Berkeley admission limits stir controversy


Photo by Tanika Anbu

Changes in Berkeley admissions have caused distress among Class of 2022 seniors and their families.

Samiya Anwar, Staffer

On March 14, Gov. Gavin Newsom signed a bill that overturned a controversial ruling that would have forced UC Berkeley to immediately decrease student enrollment. Bill 118 gives California’s public colleges and universities 18 months to complete an environmental review before a court can limit a college’s on campus population — meaning Berkeley’s problems are not entirely resolved. 

The California Supreme Court found that Berkeley violated the California Environmental Quality Act, which was passed in 1970 in an effort to mandate public processes that could have impacts on the environment. In court, Berkeley had claimed that their only legal obligation was to evaluate the impacts of enrollment increase only when it concerns physical construction of new buildings; however, the California’s First District Court of Appeal court rejected their argument. In August 2021, an Alameda County Superior Court ordered Berkeley to freeze campus enrollment at the 2020-21 level in response to SBN’s lawsuit. Although the UC Regents requested to postpone the cap of the enrollment, the California Supreme Court ultimately denied the petition. On March 3, Berkeley was forced to accept 5,000 less students in the upcoming school year, significantly impacting the graduating Class of 2022.

“I think the enrollment cap went too far, and it’s a clear indication in the breakdown of communication between the two entities,” Lynbrook college counselor Barb Takahashi said. “They should’ve been able to come up with their own solution without going to court.” 

The enrollment cap distressed high school students across the country who had applied to Berkeley in the upcoming year. In addition to cutting thousands of students, Berkeley had planned on requiring thousands of incoming freshmen to take their classes online, and an additional 650 undergraduates deferred until January 2023. Some seniors at Lynbrook believed that their chances of getting accepted to Berkeley were significantly reduced, while those accepted during early admissions were fearful of the possibility of having to take classes remotely. 
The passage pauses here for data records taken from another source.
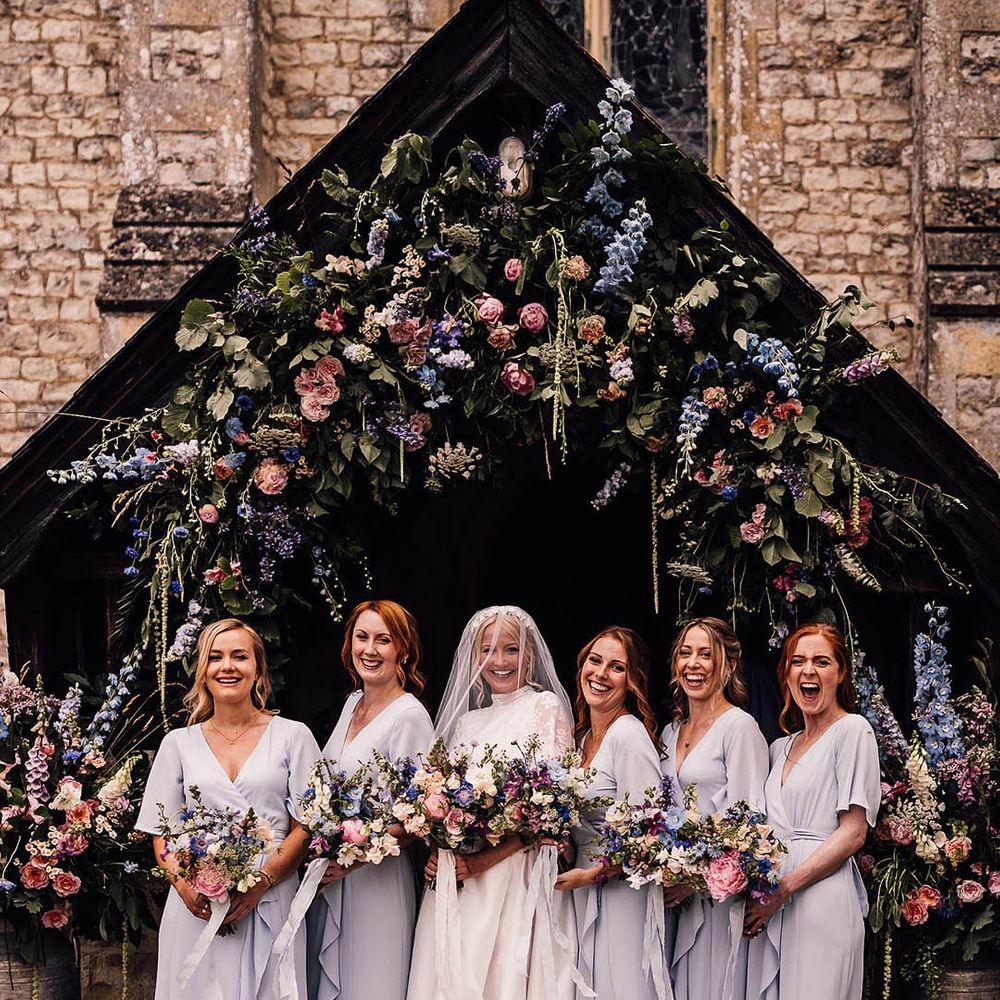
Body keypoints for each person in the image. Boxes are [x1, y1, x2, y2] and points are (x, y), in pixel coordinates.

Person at [136, 618, 320, 1000]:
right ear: (203, 671)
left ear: (258, 668)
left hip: (270, 896)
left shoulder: (294, 736)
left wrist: (262, 881)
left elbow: (307, 825)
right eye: (215, 657)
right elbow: (162, 832)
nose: (227, 666)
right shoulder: (178, 743)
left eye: (239, 656)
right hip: (199, 903)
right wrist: (185, 887)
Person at [406, 605, 578, 1000]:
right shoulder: (468, 722)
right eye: (488, 650)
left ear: (529, 654)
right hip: (460, 877)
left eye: (511, 649)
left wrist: (484, 861)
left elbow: (550, 810)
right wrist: (436, 850)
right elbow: (441, 799)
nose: (499, 661)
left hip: (513, 873)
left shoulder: (545, 707)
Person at [743, 623, 880, 1000]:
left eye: (821, 662)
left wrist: (785, 888)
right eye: (798, 661)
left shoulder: (853, 731)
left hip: (822, 898)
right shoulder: (778, 749)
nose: (808, 671)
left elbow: (853, 832)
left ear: (841, 672)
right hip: (773, 901)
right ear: (786, 674)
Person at [306, 600, 434, 1000]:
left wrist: (357, 857)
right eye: (362, 637)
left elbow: (419, 815)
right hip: (333, 876)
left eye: (383, 640)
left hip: (377, 879)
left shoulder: (409, 715)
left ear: (403, 650)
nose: (370, 649)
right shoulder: (352, 704)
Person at [554, 626, 668, 1000]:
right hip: (581, 885)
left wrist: (593, 874)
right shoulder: (581, 740)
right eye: (595, 661)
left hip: (622, 892)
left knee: (622, 985)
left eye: (616, 667)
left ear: (631, 680)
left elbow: (649, 834)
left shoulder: (628, 735)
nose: (601, 674)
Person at [660, 618, 768, 1000]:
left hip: (718, 897)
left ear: (728, 665)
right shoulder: (670, 732)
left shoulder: (739, 727)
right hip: (673, 896)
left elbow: (749, 820)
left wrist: (694, 878)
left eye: (706, 654)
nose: (693, 663)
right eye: (685, 653)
“Having to take my classes online would suck,” said senior Anya Sikri, who is planning on attending Berkeley in the upcoming school year. “You socialize the most during the first six months of coming to college. Having to take my classes online would mean I would be completely isolated and wouldn’t be able to make new friends.” 

The freezing of enrollment caused mixed reactions from around the nation. SBN was undeniably supportive; others denounced the cap, including Newsom and Berkeley Mayor Jesse Arreguin. In a statement, UC Berkeley Chancellor Carol Christ said that the court order was “devastating news for the students that worked so hard and have earned an offer of a seat in our fall 2022 class. Our fight on behalf of every one of these students continues.”  

Save Berkeley’s Neighborhood, a 501(c)(3) public charity made up of Berkeley residents, campaigned against UC Berkeley for their failure to take into consideration the environmental impacts of their increase in enrollment, including the displacement of lower income tenants, the homelessness and noise and disruption in neighborhoods bordering the campus. In a 2017 survey, 10% of Berkeley’s students reported that they have experienced homelessness while in college. Berkeley has beds for only one-fifth of its student population, the lowest among California universities. SBN President Phil Bokovy believes that before Berkeley accepts more students, it needs to provide housing for the ones it already has. 

In September 2020, the California Supreme Court affirmed a legal victory for SBN and gave them the right to sue Berkeley over environmental impacts. 

“We sued the university because they had not examined the environmental impact of enrollment increase,” Bokovoy said in an interview with National Public Radio. 

To the relief of thousands of UC Berkeley applicants, Newsom’s signage of SB 118 ensures that student enrollment would not immediately decrease under CEQA. Newsom stated that the capping of enrollment undermines critical priorities of the state, including expanding access to education at all levels and opportunities for transfer students. 

Although there is temporary relief for incoming Berkeley students, Berkeley has 18 months to address their environmental impact, and if change does not occur, they have the potential to be sued again.